From the figures of the plague-year, 1593, it appears that the mortality within the walls, both from plague and from ordinary causes, had now become the smaller half, or somewhat less than that “without the walls and in the Liberties,”—a phrase which is used loosely, even in some official bills, for both Liberties and suburbs. In 1604 we have the exact proportions of deaths in the City, in the Liberties and in the out-parishes respectively:
| 96 parishes within walls | 16 parishes in Liberties | 8 parishes out of the Freedom | Total | |
| All deaths | 1798 | 2465 | 956 | 5219 |
| Plague deaths | 280 | 368 | 248 | 896 |
| Christenings | — | — | — | 5458 |
The sixteen parishes of the Liberties are now decidedly ahead of the ninety-six old City parishes, while the eight out-parishes have some 18 per cent. of the whole mortality. The population is best reckoned from the 6504 baptisms of the year after, 1605, by which time the disturbance of the enormous mortality in 1603 had ceased to be felt; at a birth-rate of 29 per 1000, the population would be some 224,275. The proportions in 1605, from the bills of mortality for the year, are 33·8 per cent. in the City, 50 per cent. in the Liberties, and 16·2 per cent. in the out-parishes; so that the City would have contained in that year about 76,000, the Liberties about 114,000, and the out-parishes about 37,000. To those numbers we should have to add some 20,000 or 30,000 for Westminster, Stepney, Lambeth, Newington, etc.

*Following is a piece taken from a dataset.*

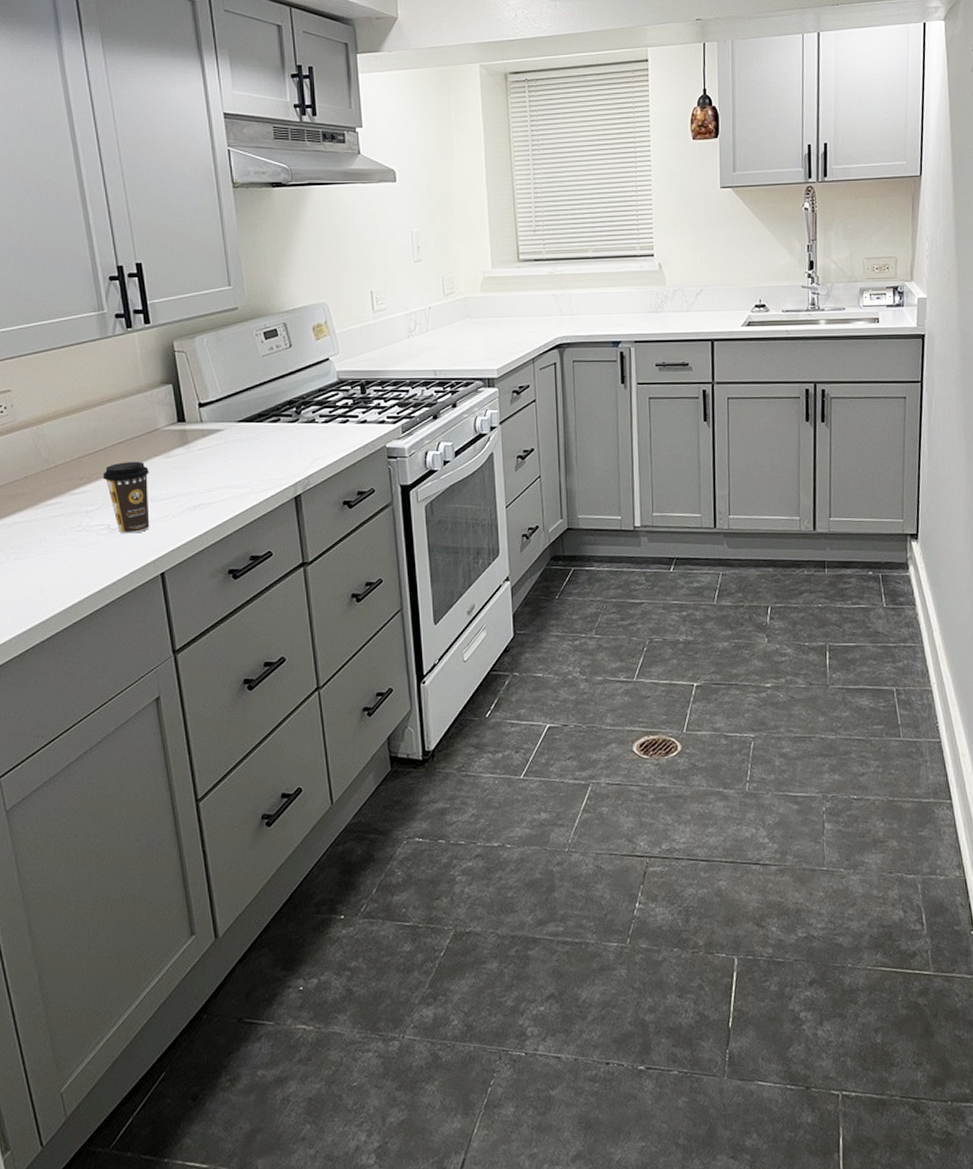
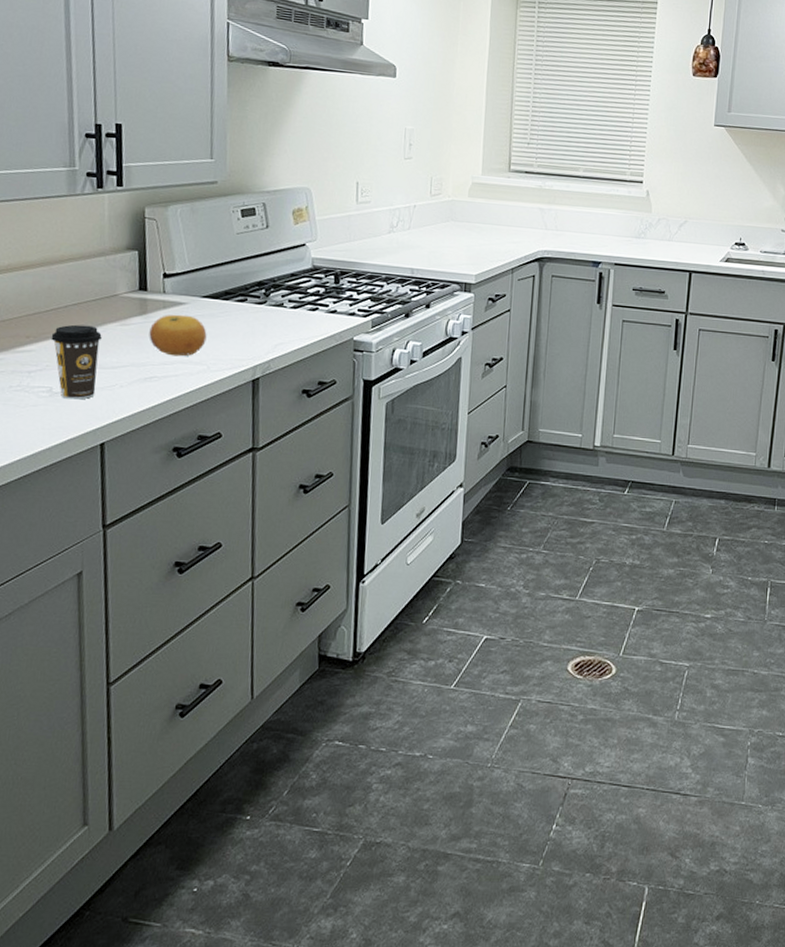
fruit: none [192,441,247,482] -> present [149,314,207,357]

According to Graunt’s contemporary estimate for 1662, the population had grown to 460,000, or to rather more than double that of 1605; and whereas the proportion in 1605 was two-sixths in the City, three-sixths in the Liberties and one-sixth in the out-parishes, he makes it in 1662 to have been one-fifth in the City, three-fifths in the Liberties (including Southwark) and the out-parishes nearest to the Bars, and one-fifth in the out-parishes of Stepney, Redriff, Newington, Lambeth, Islington and Hackney, with the city of Westminster. Thus, whereas in 1535 the City had two-thirds of the whole estimated population, in 1662 it had one-fifth; but with its one-fifth in 1662 it was twice as crowded as with its two-thirds in 1535, the comparatively open appearance given to it by gardens in various localities, as on Tower Hill, having entirely gone.

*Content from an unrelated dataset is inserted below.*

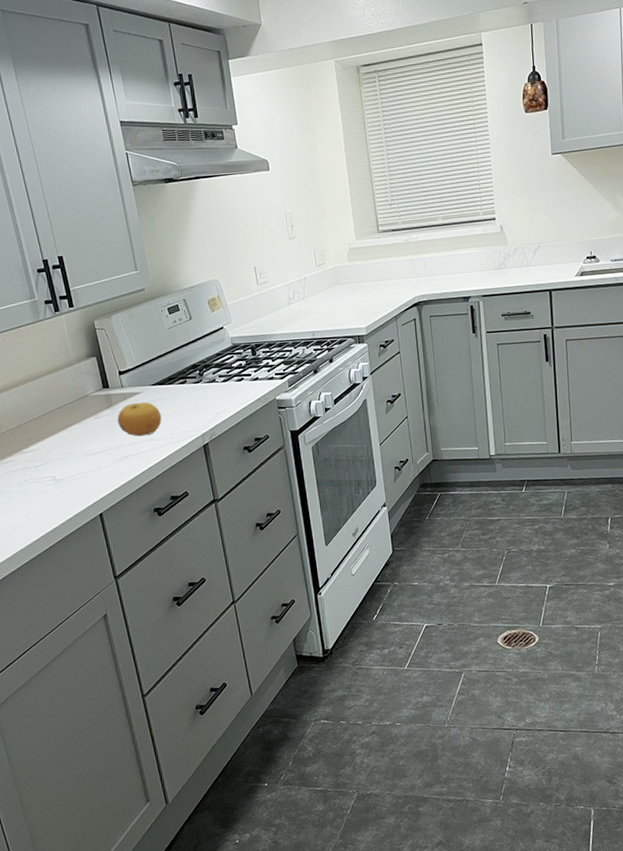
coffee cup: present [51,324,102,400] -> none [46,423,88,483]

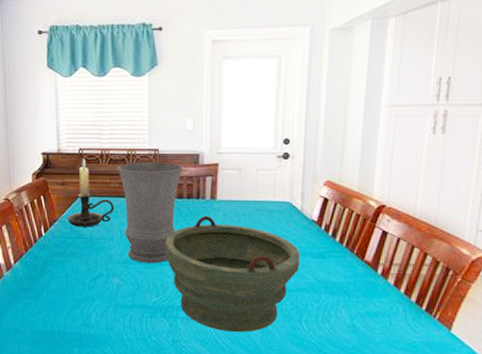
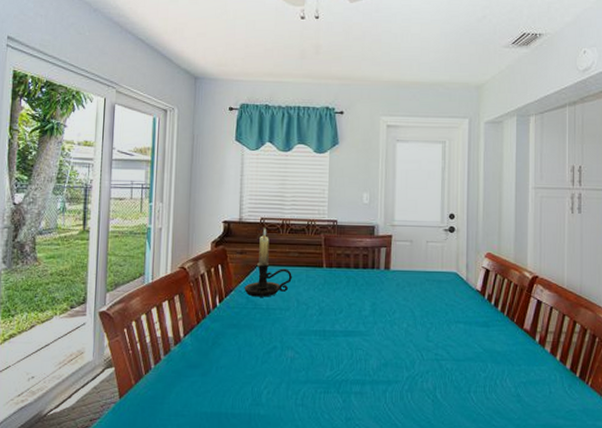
vase: present [117,161,184,264] -> none [297,232,360,335]
bowl: present [165,215,300,333] -> none [341,285,467,407]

As early as the plague of 1563, the Liberties were observed to be first infected, and to retain the infection longest; that is alleged of St Sepulchre’s parish by Dr John Jones, from personal knowledge. The history of the plague of 1593 is imperfectly known; but it is clear from Stow’s summation of the deaths during the year, that more died of plague in the Liberties and suburbs than in the City. Of the next plague, that of 1603, we know that it did begin in the Liberties and was prevalent in those skirts of the City for some time before it entered the gates. “Death,” says The Wonderfull Yeare, “had pitcht his tents in the sinfully polluted suburbs ... the skirts of London were pitifully pared off by little and little; which they within the gates perceiving,” etc. Then the plague, represented as an invading force, “entered within the walls and marched through Cheapside,” the wealthier inhabitants having escaped meanwhile.